Sani-Sidi explained that most of the incidents of flooding which occurred in some parts of the country this year were due to the building of structures on the waterways.
"Rapid urbanisation, occasioned by natural population growth and rural-urban migration, has given rise to land use pressure and weak adherence to physical planning regulations in towns and cities," he said.
The NEMA director-general said the recent flooding in Jigawa was a wake-up call towards efficient and effective disaster management and the building of communal resilience in urban and rural communities
He added that NEMA was willing to collaborate with the Jigawa Government to explore long-term sustainable solutions to disasters.
Sani-Sidi lauded the state government for the support it had been giving to the State Emergency Management Agency and called for improved funding.
In his remarks, Mahmoud thanked NEMA for its prompt response which helped to alleviate the sufferings of persons displaced by floods in the state.
He expressed government's willingness to collaborate with NEMA to tackle disasters in the state.

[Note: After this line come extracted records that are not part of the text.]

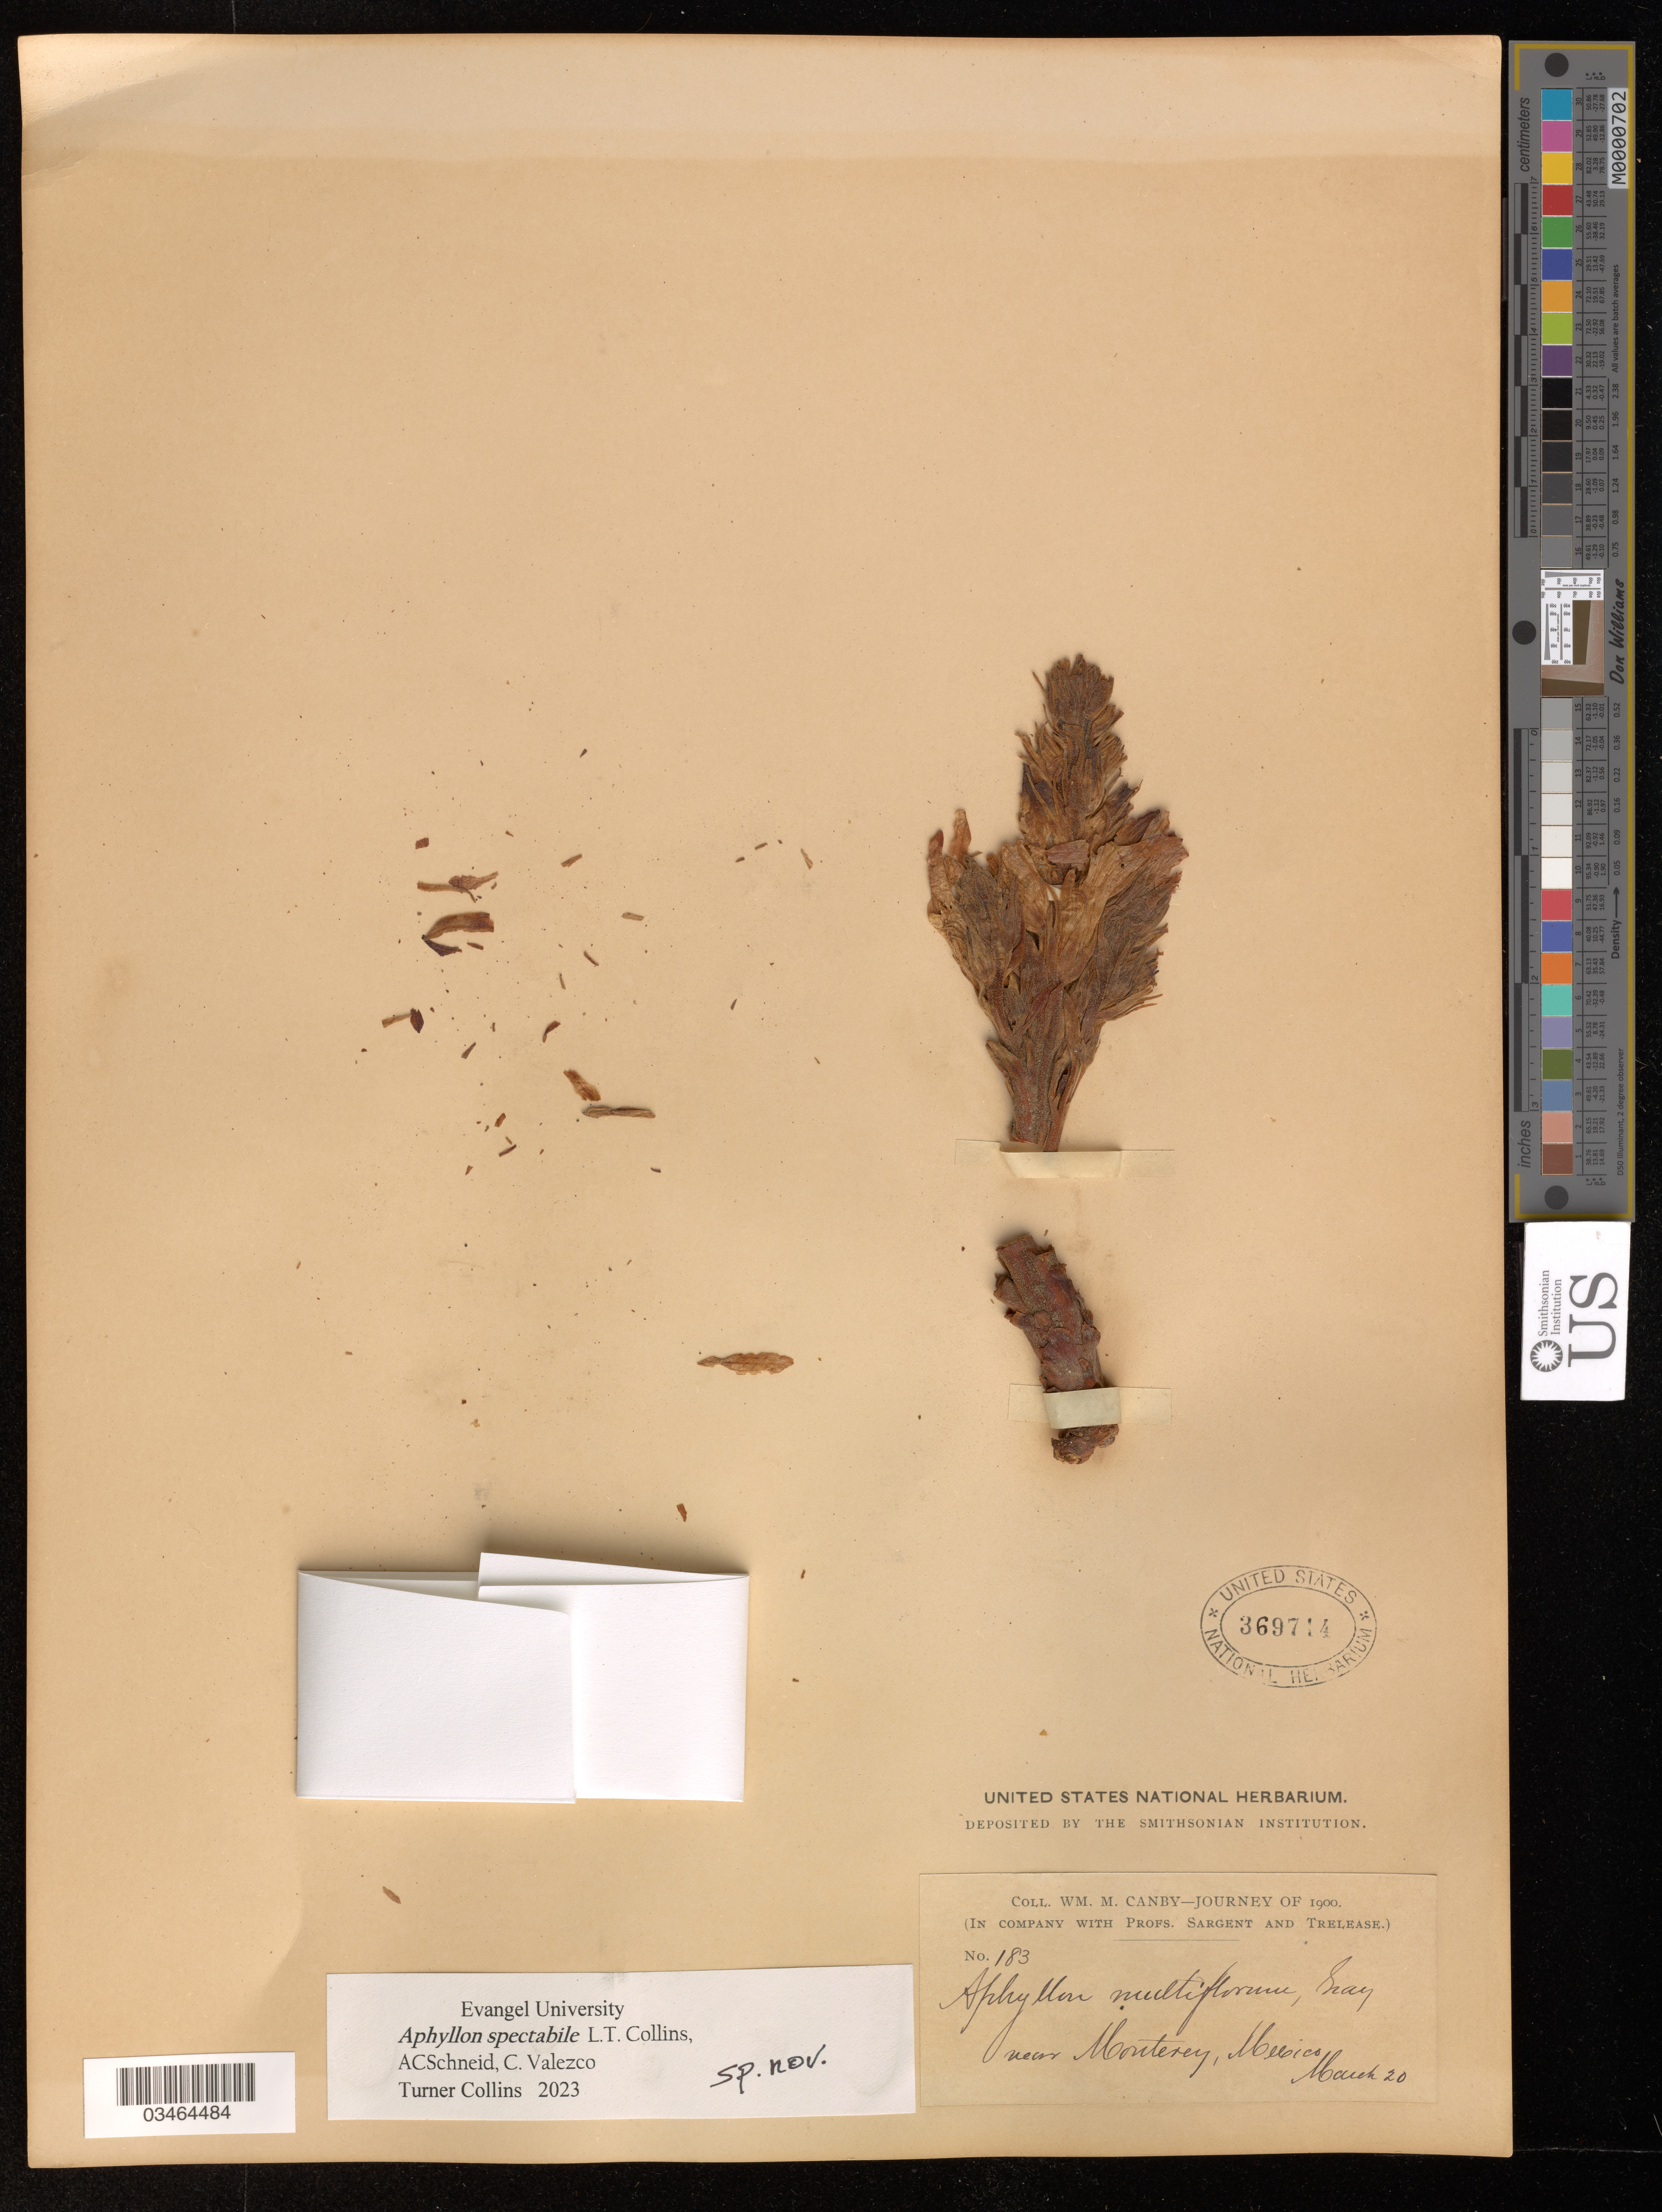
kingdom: Plantae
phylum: Tracheophyta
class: Magnoliopsida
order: Lamiales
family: Orobanchaceae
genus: Aphyllon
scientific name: Aphyllon spectabile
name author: L.T. Collins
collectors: W. M. Canby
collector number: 183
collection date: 1900-03-20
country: Mexico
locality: Near Monterey.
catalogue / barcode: US 369714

Earlier, NEMA had distributed relief materials worth millions of Naira to flood victims in the state.
The News Agency of Nigeria (NAN) recalls that flood had killed about 20 people, destroyed houses and farmlands in the 17 Local Government Areas of the state in August, 2012.
During the distribution of relief materials in Birnin-Kudu on Sunday, Sani-Sidi said the gesture was to cushion the effect of the floods in the affected areas.
He advised the victims to take what had happened as an act of God and warned the people to desist from building on waterways to avoid flooding.
"Flooding is a natural disaster, but it can be prevented or controlled," the NEMA director-general had said.
NAN reports that the items distributed included 4,000 planks, 1,200 bags of cement, 400 bags of rice, 300 mats and 200 buckets.